東電の株主が勝俣恒久前会長ら現・元取締役二七人を相手取り、原発事故による五兆五〇四五億円の損害を個人の財産で会社に賠償するよう求めて東京地裁に起こした株主代表訴訟で、八月二九日、原告・株主側と東電が合意した。
株主側弁護団の説明によると、昨年三月一一日~三一日のテレビ会議の録画・録音(一部の映像・音声は欠落)について、(1)東電は原本を廃棄・消去しないことを約束する(2)東電はピー音やぼかしの入っていない原本のコピー(DVDとブルーレイディスクで計一五五枚)を裁判所に任意で提出する――が合意の柱。

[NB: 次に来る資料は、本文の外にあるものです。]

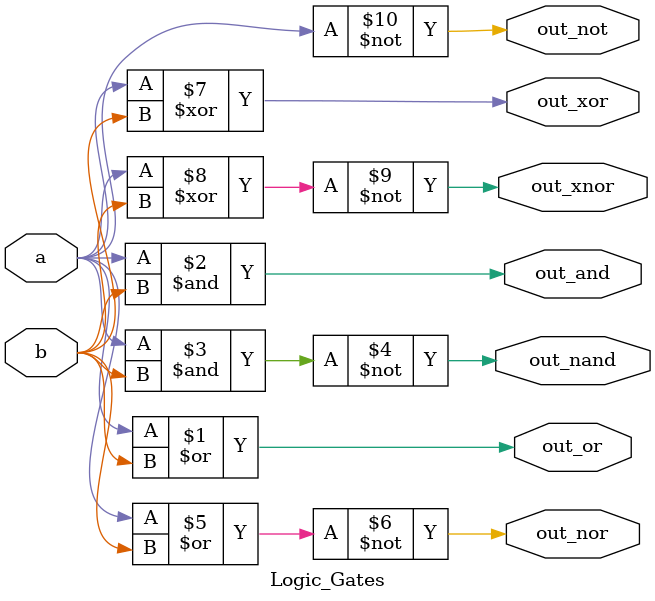
<source format=v>
`timescale 1ns / 1ps


module Logic_Gates( a,b,out_or,out_and,out_not,out_nor,out_nand,out_xor,out_xnor);
 
input a ,b ;                                                      // INPUTS
output out_or,out_and,out_not,out_nor,out_nand,out_xor,out_xnor ; // OUTPUTS

 // Assigning the output values 
or o1(out_or ,a,b) ;  
and a1(out_and ,a,b);
not n1(out_not,a) ;
nand n2(out_nand,a,b);
nor n3(out_nor,a,b);
xor x1(out_xor,a,b);
xnor x2(out_xnor,a,b);


endmodule

</source>
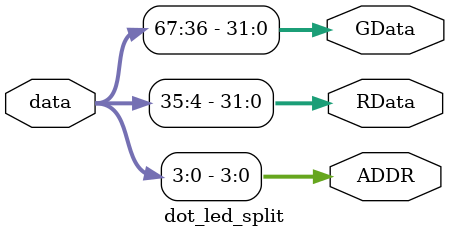
<source format=v>
`timescale 1ns / 1ps


module dot_led_split(
    input wire [67:0] data,
    output wire [3:0] ADDR,
    output wire [31:0] RData,
    output wire [31:0] GData
    );

    assign ADDR = data[3:0];
    assign RData = data[35:4];
    assign GData = data[67:36];
endmodule

</source>
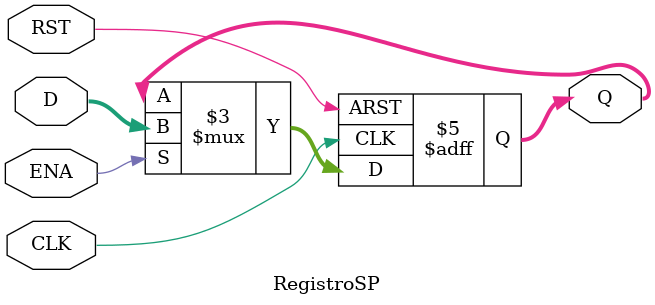
<source format=v>

module RegistroSP(
    input CLK,
    input RST,
    input ENA,
    input [15:0] D,
    output reg [15:0] Q
);

    always @(negedge CLK or posedge RST)
        if (RST)
            Q <= 16'h0000; // reset
        else if (ENA)
            Q <= D; // carga
        else
            Q <= Q; // mantiene valor

endmodule
</source>
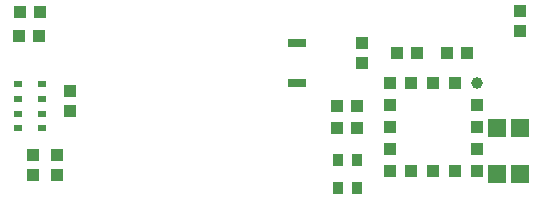
<source format=gbr>
G04 DipTrace 3.1.0.1*
G04 TopPaste.gbr*
%MOIN*%
G04 #@! TF.FileFunction,Paste,Top*
G04 #@! TF.Part,Single*
%ADD15R,0.043307X0.03937*%
%ADD16R,0.03937X0.043307*%
%ADD17C,0.03937*%
%ADD18R,0.03937X0.03937*%
%ADD21R,0.037402X0.03937*%
%ADD22R,0.06063X0.06063*%
%ADD24R,0.031496X0.019685*%
%ADD27R,0.062992X0.031496*%
%FSLAX26Y26*%
G04*
G70*
G90*
G75*
G01*
G04 TopPaste*
%LPD*%
D15*
X1971654Y1093701D3*
X1904725D3*
X1737795D3*
X1804725D3*
D16*
X523475Y756201D3*
Y689272D3*
X604725Y756201D3*
Y689272D3*
X648474Y968701D3*
Y901772D3*
D17*
X2004725Y993701D3*
D18*
Y920866D3*
Y848032D3*
Y775197D3*
Y702362D3*
X1931890D3*
X1859055D3*
X1786221D3*
X1713386D3*
Y775197D3*
Y848032D3*
Y920866D3*
Y993701D3*
X1786221D3*
X1859055D3*
X1931890D3*
D21*
X1604725Y737452D3*
X1541732D3*
X1604725Y643701D3*
X1541732D3*
D16*
X1621260Y1060236D3*
Y1127166D3*
D15*
X546654Y1149950D3*
X479725D3*
X1604725Y918701D3*
X1537795D3*
X1604725Y843701D3*
X1537795D3*
D16*
X2148474Y1168701D3*
Y1235630D3*
D15*
X548474Y1231201D3*
X481545D3*
D22*
X2148475Y843701D3*
Y690158D3*
X2072097Y843701D3*
Y690158D3*
D24*
X554725Y843701D3*
Y892914D3*
Y942126D3*
Y991339D3*
X475984D3*
Y942126D3*
Y892914D3*
Y843701D3*
D27*
X1404725Y993701D3*
Y1127559D3*
M02*

</source>
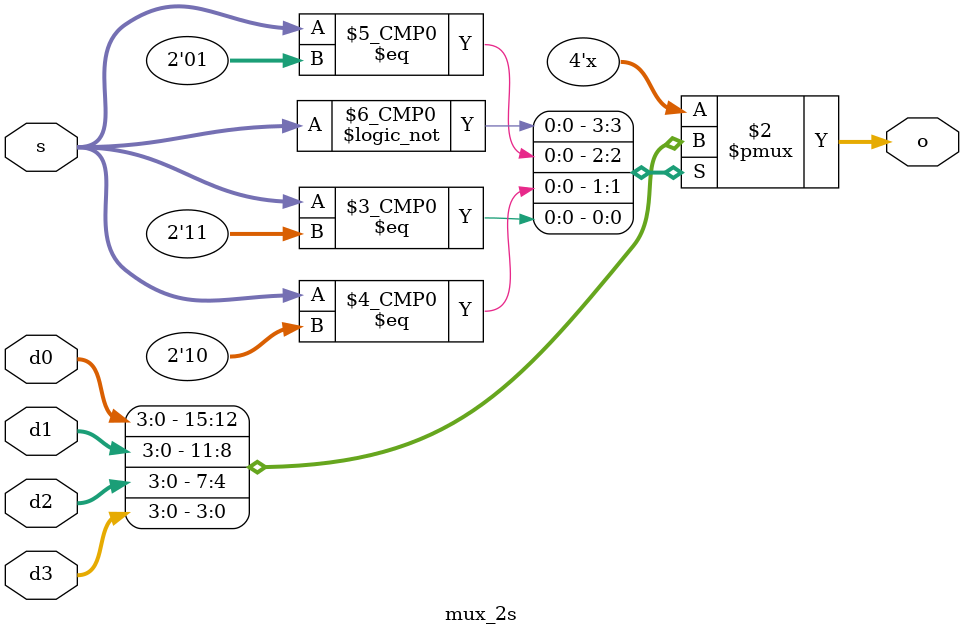
<source format=v>
module mux_2s # (
  parameter w = 4
  ) (
      input [w-1:0] d0, d1, d2, d3,
      input [1:0] s,
      output reg [w-1:0] o
      );
      
    always @ (*) begin 
      case(s)
        2'b00: o <= d0;
        2'b01: o <= d1;
        2'b10: o <= d2;
        2'b11: o <= d3;
      endcase
    end
  endmodule
</source>
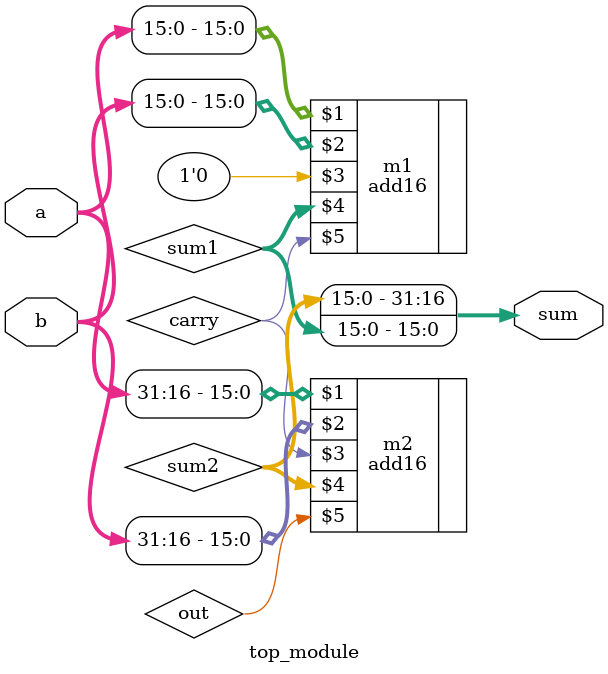
<source format=v>
module top_module(
    input [31:0] a,
    input [31:0] b,
    output [31:0] sum
);

    wire [15:0] sum1 , sum2;
    wire carry;
    wire out ;

    add16 m1(a[15:0] , b[15:0] , 1'b0 , sum1 , carry);
    add16 m2(a[31:16] , b[31:16] , carry , sum2 , out);

    assign sum = {sum2 , sum1};

endmodule
</source>
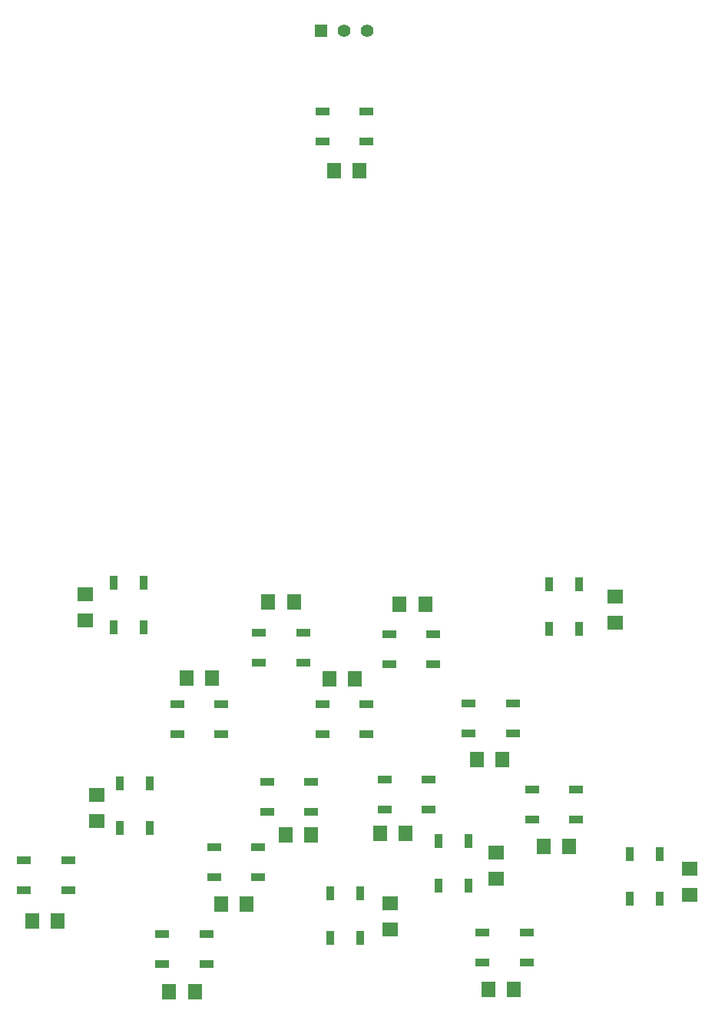
<source format=gts>
G04 ( created by brdgerber.py ( brdgerber.py v0.1 2014-03-12 ) ) date 2021-05-05 23:48:47 EDT*
G04 Gerber Fmt 3.4, Leading zero omitted, Abs format*
%MOIN*%
%FSLAX34Y34*%
G01*
G70*
G90*
G04 APERTURE LIST*
%ADD11C,0.0550*%
%ADD12R,0.0590X0.0354*%
%ADD14R,0.0629X0.0709*%
%ADD10R,0.0550X0.0550*%
%ADD13R,0.0354X0.0590*%
%ADD15R,0.0709X0.0629*%
G04 APERTURE END LIST*
G54D11*
D10*
X-27200Y31200D03*
D11*
X-26200Y31200D03*
D11*
X-25200Y31200D03*
D12*
X-31536Y00701D03*
D12*
X-31536Y01999D03*
D12*
X-33464Y00701D03*
D12*
X-33464Y01999D03*
D12*
X-25236Y26401D03*
D12*
X-25236Y27699D03*
D12*
X-27164Y26401D03*
D12*
X-27164Y27699D03*
D13*
X-16001Y07214D03*
D13*
X-17299Y07214D03*
D13*
X-16001Y05286D03*
D13*
X-17299Y05286D03*
D12*
X-18064Y-01701D03*
D12*
X-18064Y-02999D03*
D12*
X-16136Y-01701D03*
D12*
X-16136Y-02999D03*
D12*
X-18886Y00751D03*
D12*
X-18886Y02049D03*
D12*
X-20814Y00751D03*
D12*
X-20814Y02049D03*
D12*
X-38186Y-06049D03*
D12*
X-38186Y-04751D03*
D12*
X-40114Y-06049D03*
D12*
X-40114Y-04751D03*
D12*
X-25236Y00701D03*
D12*
X-25236Y01999D03*
D12*
X-27164Y00701D03*
D12*
X-27164Y01999D03*
D12*
X-24464Y-01251D03*
D12*
X-24464Y-02549D03*
D12*
X-22536Y-01251D03*
D12*
X-22536Y-02549D03*
D13*
X-26799Y-08114D03*
D13*
X-25501Y-08114D03*
D13*
X-26799Y-06186D03*
D13*
X-25501Y-06186D03*
D13*
X-22099Y-05864D03*
D13*
X-20801Y-05864D03*
D13*
X-22099Y-03936D03*
D13*
X-20801Y-03936D03*
D12*
X-29936Y-05499D03*
D12*
X-29936Y-04201D03*
D12*
X-31864Y-05499D03*
D12*
X-31864Y-04201D03*
D13*
X-34651Y-01436D03*
D13*
X-35949Y-01436D03*
D13*
X-34651Y-03364D03*
D13*
X-35949Y-03364D03*
D13*
X-34901Y07264D03*
D13*
X-36199Y07264D03*
D13*
X-34901Y05336D03*
D13*
X-36199Y05336D03*
D13*
X-12501Y-04486D03*
D13*
X-13799Y-04486D03*
D13*
X-12501Y-06414D03*
D13*
X-13799Y-06414D03*
D12*
X-18286Y-09199D03*
D12*
X-18286Y-07901D03*
D12*
X-20214Y-09199D03*
D12*
X-20214Y-07901D03*
D12*
X-32186Y-09249D03*
D12*
X-32186Y-07951D03*
D12*
X-34114Y-09249D03*
D12*
X-34114Y-07951D03*
D12*
X-24264Y05049D03*
D12*
X-24264Y03751D03*
D12*
X-22336Y05049D03*
D12*
X-22336Y03751D03*
D12*
X-29564Y-01351D03*
D12*
X-29564Y-02649D03*
D12*
X-27636Y-01351D03*
D12*
X-27636Y-02649D03*
D12*
X-29914Y05099D03*
D12*
X-29914Y03801D03*
D12*
X-27986Y05099D03*
D12*
X-27986Y03801D03*
D14*
X-25541Y25150D03*
D14*
X-26659Y25150D03*
D15*
X-37450Y06759D03*
D15*
X-37450Y05641D03*
D14*
X-29509Y06450D03*
D14*
X-28391Y06450D03*
D14*
X-23809Y06350D03*
D14*
X-22691Y06350D03*
D15*
X-14450Y06659D03*
D15*
X-14450Y05541D03*
D14*
X-31941Y03150D03*
D14*
X-33059Y03150D03*
D14*
X-25741Y03100D03*
D14*
X-26859Y03100D03*
D14*
X-19341Y-00400D03*
D14*
X-20459Y-00400D03*
D15*
X-36950Y-01941D03*
D15*
X-36950Y-03059D03*
D14*
X-28759Y-03650D03*
D14*
X-27641Y-03650D03*
D14*
X-24659Y-03600D03*
D14*
X-23541Y-03600D03*
D14*
X-17559Y-04150D03*
D14*
X-16441Y-04150D03*
D14*
X-18841Y-10350D03*
D14*
X-19959Y-10350D03*
D15*
X-11200Y-05141D03*
D15*
X-11200Y-06259D03*
D15*
X-19600Y-05559D03*
D15*
X-19600Y-04441D03*
D15*
X-24200Y-07759D03*
D15*
X-24200Y-06641D03*
D14*
X-30441Y-06650D03*
D14*
X-31559Y-06650D03*
D14*
X-32691Y-10450D03*
D14*
X-33809Y-10450D03*
D14*
X-38641Y-07400D03*
D14*
X-39759Y-07400D03*
M02*

</source>
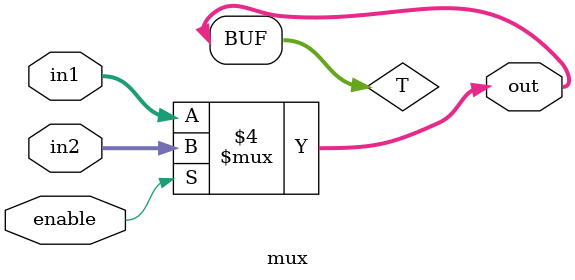
<source format=v>
`timescale 1ns / 1ps
module mux(
    input [1:0] in1,
	 input [1:0] in2,
	 input enable,
    output [1:0] out
    );

	 reg [1:0] T;
	 
	 assign out = T;
	 
	 always@(in1 or in2 or enable)
		 begin
			 if(enable == 1'b0)
				 begin
					 T = in1;
				 end
			 else
				 begin
					 T = in2;
				 end
		 end

endmodule

</source>
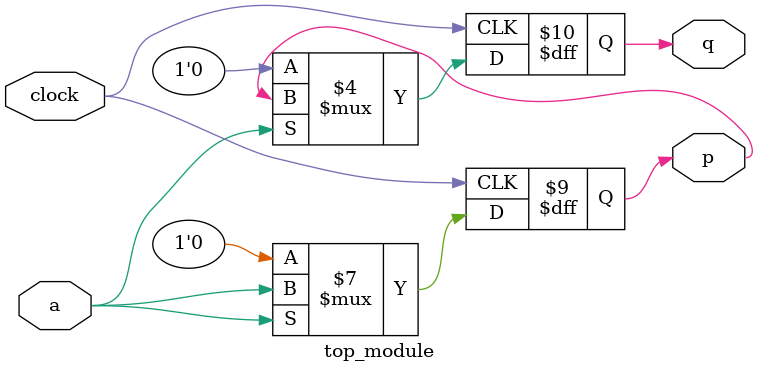
<source format=sv>
module top_module (
	input wire clock,
	input wire a, 
	output reg p,
	output reg q
);

always @(posedge clock) begin
	if (a == 1'b0) begin
		p <= 1'b0;
		q <= 1'b0;
	end else begin
		p <= a;
		q <= p;
	end
end

endmodule

</source>
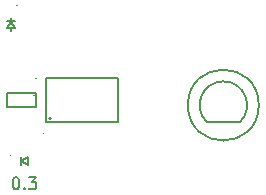
<source format=gto>
%TF.GenerationSoftware,KiCad,Pcbnew,9.0.0*%
%TF.CreationDate,2025-04-22T13:37:35+01:00*%
%TF.ProjectId,vm_rotary_button_0.3,766d5f72-6f74-4617-9279-5f627574746f,v0.3*%
%TF.SameCoordinates,PX5742de0PY47868c0*%
%TF.FileFunction,Legend,Top*%
%TF.FilePolarity,Positive*%
%FSLAX45Y45*%
G04 Gerber Fmt 4.5, Leading zero omitted, Abs format (unit mm)*
G04 Created by KiCad (PCBNEW 9.0.0) date 2025-04-22 13:37:35*
%MOMM*%
%LPD*%
G01*
G04 APERTURE LIST*
%ADD10C,0.200000*%
%ADD11C,0.150000*%
%ADD12C,0.075000*%
G04 APERTURE END LIST*
D10*
X-1213985Y-656722D02*
X-1204461Y-656722D01*
X-1204461Y-656722D02*
X-1194938Y-661484D01*
X-1194938Y-661484D02*
X-1190176Y-666246D01*
X-1190176Y-666246D02*
X-1185414Y-675770D01*
X-1185414Y-675770D02*
X-1180652Y-694817D01*
X-1180652Y-694817D02*
X-1180652Y-718627D01*
X-1180652Y-718627D02*
X-1185414Y-737674D01*
X-1185414Y-737674D02*
X-1190176Y-747198D01*
X-1190176Y-747198D02*
X-1194938Y-751960D01*
X-1194938Y-751960D02*
X-1204461Y-756722D01*
X-1204461Y-756722D02*
X-1213985Y-756722D01*
X-1213985Y-756722D02*
X-1223509Y-751960D01*
X-1223509Y-751960D02*
X-1228271Y-747198D01*
X-1228271Y-747198D02*
X-1233033Y-737674D01*
X-1233033Y-737674D02*
X-1237795Y-718627D01*
X-1237795Y-718627D02*
X-1237795Y-694817D01*
X-1237795Y-694817D02*
X-1233033Y-675770D01*
X-1233033Y-675770D02*
X-1228271Y-666246D01*
X-1228271Y-666246D02*
X-1223509Y-661484D01*
X-1223509Y-661484D02*
X-1213985Y-656722D01*
X-1137795Y-747198D02*
X-1133033Y-751960D01*
X-1133033Y-751960D02*
X-1137795Y-756722D01*
X-1137795Y-756722D02*
X-1142557Y-751960D01*
X-1142557Y-751960D02*
X-1137795Y-747198D01*
X-1137795Y-747198D02*
X-1137795Y-756722D01*
X-1099699Y-656722D02*
X-1037795Y-656722D01*
X-1037795Y-656722D02*
X-1071128Y-694817D01*
X-1071128Y-694817D02*
X-1056842Y-694817D01*
X-1056842Y-694817D02*
X-1047318Y-699579D01*
X-1047318Y-699579D02*
X-1042557Y-704341D01*
X-1042557Y-704341D02*
X-1037795Y-713865D01*
X-1037795Y-713865D02*
X-1037795Y-737674D01*
X-1037795Y-737674D02*
X-1042557Y-747198D01*
X-1042557Y-747198D02*
X-1047318Y-751960D01*
X-1047318Y-751960D02*
X-1056842Y-756722D01*
X-1056842Y-756722D02*
X-1085414Y-756722D01*
X-1085414Y-756722D02*
X-1094938Y-751960D01*
X-1094938Y-751960D02*
X-1099699Y-747198D01*
%TO.C,U2*%
D11*
X-1037500Y-57500D02*
X-1282500Y-57500D01*
X-1282500Y57500D01*
X-1037500Y57500D01*
X-1037500Y-57500D01*
D12*
X-1053750Y37500D02*
G75*
G02*
X-1061250Y37500I-3750J0D01*
G01*
X-1061250Y37500D02*
G75*
G02*
X-1053750Y37500I3750J0D01*
G01*
X-1033750Y182500D02*
G75*
G02*
X-1041250Y182500I-3750J0D01*
G01*
X-1041250Y182500D02*
G75*
G02*
X-1033750Y182500I3750J0D01*
G01*
D11*
%TO.C,D1*%
X-1170000Y-552500D02*
X-1170000Y-487500D01*
X-1165000Y-520000D02*
X-1110000Y-487500D01*
X-1165000Y-520000D02*
X-1110000Y-552500D01*
X-1110000Y-552500D02*
X-1110000Y-487500D01*
D12*
X-1253750Y-467500D02*
G75*
G02*
X-1261250Y-467500I-3750J0D01*
G01*
X-1261250Y-467500D02*
G75*
G02*
X-1253750Y-467500I3750J0D01*
G01*
%TO.C,U1*%
D11*
X-950500Y187500D02*
X-345500Y187500D01*
X-345500Y-187500D01*
X-950500Y-187500D01*
X-950500Y187500D01*
D12*
X-969250Y-287500D02*
G75*
G02*
X-976750Y-287500I-3750J0D01*
G01*
X-976750Y-287500D02*
G75*
G02*
X-969250Y-287500I3750J0D01*
G01*
D11*
X-913000Y-157500D02*
G75*
G02*
X-928000Y-157500I-7500J0D01*
G01*
X-928000Y-157500D02*
G75*
G02*
X-913000Y-157500I7500J0D01*
G01*
%TO.C,SW2*%
X689171Y-187071D02*
X405459Y-187500D01*
X405029Y-187071D02*
G75*
G02*
X689171Y-187071I142071J142071D01*
G01*
X847100Y-45000D02*
G75*
G02*
X247100Y-45000I-300000J0D01*
G01*
X247100Y-45000D02*
G75*
G02*
X847100Y-45000I300000J0D01*
G01*
%TO.C,D2*%
X-1282500Y667500D02*
X-1217500Y667500D01*
X-1282500Y607500D02*
X-1217500Y607500D01*
X-1250000Y695000D02*
X-1250000Y665000D01*
X-1250000Y662500D02*
X-1282500Y607500D01*
X-1250000Y662500D02*
X-1217500Y607500D01*
X-1250000Y607500D02*
X-1250000Y585000D01*
D12*
X-1196250Y800000D02*
G75*
G02*
X-1203750Y800000I-3750J0D01*
G01*
X-1203750Y800000D02*
G75*
G02*
X-1196250Y800000I3750J0D01*
G01*
%TD*%
M02*

</source>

ただ、裁判所は保管するだけで、ただちに証拠に採用して中身を調べるわけではない。証拠として開示させるには、株主側が訴訟の争点に関連する部分(日時、内容など)を特定して請求し、(1)東電が受け入れて自ら開示するか(2)裁判所が東電に対し提出命令を出す――といった手続きが必要だ。
今回の措置により、東電が開示する録画・録音が改竄されていないかどうか、株主側は裁判所が保管しているコピーと照合して確かめることができる。
株主側は、同期間のテレビ会議の録画・録音を証拠として保全(=内容を開示)するよう申し立てていたが、合意に伴い取り下げた。東電が被告の取締役を支援するために申し出ていた「補助参加」も認めることになった。
株主側にとっては不満も残る内容だが、弁護団長の河合弘之弁護士は記者会見で「国民の共有財産である録画・録音が毀滅・改竄されることはなくなった。引き続き全面開示を要求していく」と合意の意義を強調した。